Japan Society for the Promotion of Science, 5-3-1 Kojimachi, Chiyoda-ku, Tokyo 102-0083, Japan.
Brief Bioinform. 2021 Nov 5;22(6). doi: 10.1093/bib/bbab167.
Neuropeptides (NPs) are the most versatile neurotransmitters in the immune systems that regulate various central anxious hormones. An efficient and effective bioinformatics tool for rapid and accurate large-scale identification of NPs is critical in immunoinformatics, which is indispensable for basic research and drug development. Although a few NP prediction tools have been developed, it is mandatory to improve their NPs' prediction performances. In this study, we have developed a machine learning-based meta-predictor called NeuroPred-FRL by employing the feature representation learning approach. First, we generated 66 optimal baseline models by employing 11 different encodings, six different classifiers and a two-step feature selection approach. The predicted probability scores of NPs based on the 66 baseline models were combined to be deemed as the input feature vector. Second, in order to enhance the feature representation ability, we applied the two-step feature selection approach to optimize the 66-D probability feature vector and then inputted the optimal one into a random forest classifier for the final meta-model (NeuroPred-FRL) construction. Benchmarking experiments based on both cross-validation and independent tests indicate that the NeuroPred-FRL achieves a superior prediction performance of NPs compared with the other state-of-the-art predictors. We believe that the proposed NeuroPred-FRL can serve as a powerful tool for large-scale identification of NPs, facilitating the characterization of their functional mechanisms and expediting their applications in clinical therapy. Moreover, we interpreted some model mechanisms of NeuroPred-FRL by leveraging the robust SHapley Additive exPlanation algorithm.

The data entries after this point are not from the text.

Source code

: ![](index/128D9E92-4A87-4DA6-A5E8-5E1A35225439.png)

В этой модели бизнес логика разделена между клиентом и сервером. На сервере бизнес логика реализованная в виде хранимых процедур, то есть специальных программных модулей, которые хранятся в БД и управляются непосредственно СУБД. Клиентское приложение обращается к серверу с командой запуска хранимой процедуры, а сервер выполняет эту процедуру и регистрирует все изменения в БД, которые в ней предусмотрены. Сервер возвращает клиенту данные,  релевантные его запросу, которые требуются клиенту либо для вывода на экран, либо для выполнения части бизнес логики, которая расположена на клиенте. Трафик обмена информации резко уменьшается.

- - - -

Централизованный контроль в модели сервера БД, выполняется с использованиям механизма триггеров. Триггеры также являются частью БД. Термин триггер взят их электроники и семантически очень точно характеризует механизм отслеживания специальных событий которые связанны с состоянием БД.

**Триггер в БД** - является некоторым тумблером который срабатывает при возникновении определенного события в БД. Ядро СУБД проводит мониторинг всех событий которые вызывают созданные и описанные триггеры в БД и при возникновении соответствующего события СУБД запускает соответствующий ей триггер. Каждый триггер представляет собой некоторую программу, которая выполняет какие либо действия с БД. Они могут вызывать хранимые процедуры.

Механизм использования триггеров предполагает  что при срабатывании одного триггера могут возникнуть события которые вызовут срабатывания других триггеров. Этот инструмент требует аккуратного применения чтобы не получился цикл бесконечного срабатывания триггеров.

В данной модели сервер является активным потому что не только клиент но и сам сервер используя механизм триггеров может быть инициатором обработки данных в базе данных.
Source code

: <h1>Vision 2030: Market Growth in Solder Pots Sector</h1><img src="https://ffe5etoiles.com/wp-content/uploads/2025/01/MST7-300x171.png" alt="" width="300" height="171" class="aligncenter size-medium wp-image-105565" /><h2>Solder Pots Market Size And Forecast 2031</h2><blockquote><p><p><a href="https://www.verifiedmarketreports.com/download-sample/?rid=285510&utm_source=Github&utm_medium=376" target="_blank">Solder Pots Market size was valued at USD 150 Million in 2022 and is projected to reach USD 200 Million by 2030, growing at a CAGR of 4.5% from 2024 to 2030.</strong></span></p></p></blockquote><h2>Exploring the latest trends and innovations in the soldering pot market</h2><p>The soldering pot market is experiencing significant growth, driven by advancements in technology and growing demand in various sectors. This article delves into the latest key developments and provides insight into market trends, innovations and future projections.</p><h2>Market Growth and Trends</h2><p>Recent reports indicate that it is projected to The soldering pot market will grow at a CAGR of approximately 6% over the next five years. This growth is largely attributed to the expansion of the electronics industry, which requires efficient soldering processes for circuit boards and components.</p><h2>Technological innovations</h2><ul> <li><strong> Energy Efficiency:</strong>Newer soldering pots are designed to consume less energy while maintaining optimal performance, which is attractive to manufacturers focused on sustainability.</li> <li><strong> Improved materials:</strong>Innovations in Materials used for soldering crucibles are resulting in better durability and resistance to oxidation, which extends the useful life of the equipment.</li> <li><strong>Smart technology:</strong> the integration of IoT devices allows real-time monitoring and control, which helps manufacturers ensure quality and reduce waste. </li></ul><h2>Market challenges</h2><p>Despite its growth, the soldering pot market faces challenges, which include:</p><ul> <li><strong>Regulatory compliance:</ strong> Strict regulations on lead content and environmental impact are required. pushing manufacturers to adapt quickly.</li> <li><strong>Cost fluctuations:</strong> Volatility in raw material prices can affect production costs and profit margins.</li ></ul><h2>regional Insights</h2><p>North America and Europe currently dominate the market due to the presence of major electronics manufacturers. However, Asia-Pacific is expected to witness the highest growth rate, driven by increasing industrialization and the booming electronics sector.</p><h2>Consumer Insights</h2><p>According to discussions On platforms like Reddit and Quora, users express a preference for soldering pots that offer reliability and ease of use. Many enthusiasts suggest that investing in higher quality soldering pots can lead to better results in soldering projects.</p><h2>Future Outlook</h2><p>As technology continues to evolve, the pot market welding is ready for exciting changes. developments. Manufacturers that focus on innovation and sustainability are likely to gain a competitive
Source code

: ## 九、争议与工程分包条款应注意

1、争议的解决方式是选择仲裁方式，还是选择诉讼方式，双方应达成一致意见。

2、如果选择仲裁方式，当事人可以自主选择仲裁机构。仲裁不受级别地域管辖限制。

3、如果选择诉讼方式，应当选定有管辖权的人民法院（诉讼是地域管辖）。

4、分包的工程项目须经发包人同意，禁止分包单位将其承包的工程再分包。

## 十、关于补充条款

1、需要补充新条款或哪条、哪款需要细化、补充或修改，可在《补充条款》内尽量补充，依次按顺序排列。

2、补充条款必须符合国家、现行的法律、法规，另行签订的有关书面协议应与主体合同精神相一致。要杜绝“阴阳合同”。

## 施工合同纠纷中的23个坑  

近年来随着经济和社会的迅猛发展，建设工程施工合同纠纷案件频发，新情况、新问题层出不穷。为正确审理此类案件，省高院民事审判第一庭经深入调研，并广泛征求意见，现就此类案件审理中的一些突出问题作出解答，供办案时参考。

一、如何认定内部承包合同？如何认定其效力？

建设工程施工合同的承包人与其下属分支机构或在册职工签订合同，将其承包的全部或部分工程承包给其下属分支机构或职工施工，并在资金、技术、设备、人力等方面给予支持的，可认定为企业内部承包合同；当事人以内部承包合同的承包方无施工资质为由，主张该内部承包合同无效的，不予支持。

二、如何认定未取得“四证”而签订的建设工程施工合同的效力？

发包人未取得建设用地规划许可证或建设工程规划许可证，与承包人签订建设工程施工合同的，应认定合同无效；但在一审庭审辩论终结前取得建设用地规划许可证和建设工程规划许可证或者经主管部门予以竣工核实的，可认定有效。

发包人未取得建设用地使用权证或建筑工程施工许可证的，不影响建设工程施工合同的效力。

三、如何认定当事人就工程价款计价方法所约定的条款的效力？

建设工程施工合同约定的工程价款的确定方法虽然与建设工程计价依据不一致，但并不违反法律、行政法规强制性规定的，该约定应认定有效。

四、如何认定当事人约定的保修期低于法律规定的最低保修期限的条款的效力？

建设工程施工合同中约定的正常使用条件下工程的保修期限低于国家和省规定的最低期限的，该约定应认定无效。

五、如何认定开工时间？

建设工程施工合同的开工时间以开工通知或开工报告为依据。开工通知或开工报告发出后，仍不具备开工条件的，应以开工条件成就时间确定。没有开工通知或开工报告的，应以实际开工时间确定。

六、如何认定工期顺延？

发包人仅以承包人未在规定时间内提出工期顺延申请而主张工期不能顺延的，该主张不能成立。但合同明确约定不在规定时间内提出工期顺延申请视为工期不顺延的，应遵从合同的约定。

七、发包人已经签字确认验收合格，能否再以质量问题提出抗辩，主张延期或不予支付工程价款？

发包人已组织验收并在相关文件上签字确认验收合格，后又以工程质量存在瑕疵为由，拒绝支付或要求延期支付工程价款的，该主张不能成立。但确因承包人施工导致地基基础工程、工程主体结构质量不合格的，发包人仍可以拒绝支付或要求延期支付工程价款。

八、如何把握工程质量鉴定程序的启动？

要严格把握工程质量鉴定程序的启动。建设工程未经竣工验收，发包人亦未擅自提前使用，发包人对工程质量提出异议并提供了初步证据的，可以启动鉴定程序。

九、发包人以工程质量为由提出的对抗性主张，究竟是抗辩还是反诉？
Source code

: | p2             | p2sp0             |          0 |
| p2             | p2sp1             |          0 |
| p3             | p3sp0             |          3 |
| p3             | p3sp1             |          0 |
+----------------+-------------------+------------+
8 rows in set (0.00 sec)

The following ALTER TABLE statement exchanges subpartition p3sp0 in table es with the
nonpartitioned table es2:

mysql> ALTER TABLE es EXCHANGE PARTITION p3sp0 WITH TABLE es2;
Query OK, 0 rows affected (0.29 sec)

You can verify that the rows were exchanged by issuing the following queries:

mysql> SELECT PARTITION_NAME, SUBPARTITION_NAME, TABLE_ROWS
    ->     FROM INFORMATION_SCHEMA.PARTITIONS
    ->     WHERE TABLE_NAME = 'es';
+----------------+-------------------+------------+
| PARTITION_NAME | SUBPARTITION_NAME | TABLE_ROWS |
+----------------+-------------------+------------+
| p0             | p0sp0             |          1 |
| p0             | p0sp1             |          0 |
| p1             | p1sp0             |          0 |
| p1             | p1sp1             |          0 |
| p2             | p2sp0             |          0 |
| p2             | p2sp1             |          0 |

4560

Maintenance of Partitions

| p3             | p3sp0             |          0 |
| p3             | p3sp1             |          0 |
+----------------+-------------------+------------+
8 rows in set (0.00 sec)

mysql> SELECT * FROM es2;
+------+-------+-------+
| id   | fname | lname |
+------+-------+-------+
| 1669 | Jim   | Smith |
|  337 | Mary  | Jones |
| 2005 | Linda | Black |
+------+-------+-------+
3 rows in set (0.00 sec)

神经肽(NPs)是免疫系统中最通用的神经递质,可调节各种中枢焦虑激素。在免疫信息学中,开发一种高效、准确的大规模 NP 快速识别的生物信息学工具至关重要,这对于基础研究和药物开发是不可或缺的。虽然已经开发了一些 NP 预测工具,但必须提高它们的 NP 预测性能。在这项研究中,我们通过采用特征表示学习方法,开发了一种基于机器学习的元预测器 NeuroPred-FRL。首先,我们通过采用 11 种不同的编码、6 种不同的分类器和两步特征选择方法,生成了 66 个最佳的基线模型。其次,为了增强特征表示能力,我们采用两步特征选择方法优化了 66-D 概率特征向量,然后将最优特征向量输入随机森林分类器,最终构建了元模型(NeuroPred-FRL)。基于交叉验证和独立测试的基准实验表明,NeuroPred-FRL 与其他最先进的预测器相比,对 NP 的预测性能更优。我们相信,所提出的 NeuroPred-FRL 可以作为大规模识别 NP 的有力工具,有助于对其功能机制进行表征,并加速其在临床治疗中的应用。此外,我们通过利用强大的 SHapley Additive exPlanation 算法,解释了 NeuroPred-FRL 的一些模型机制。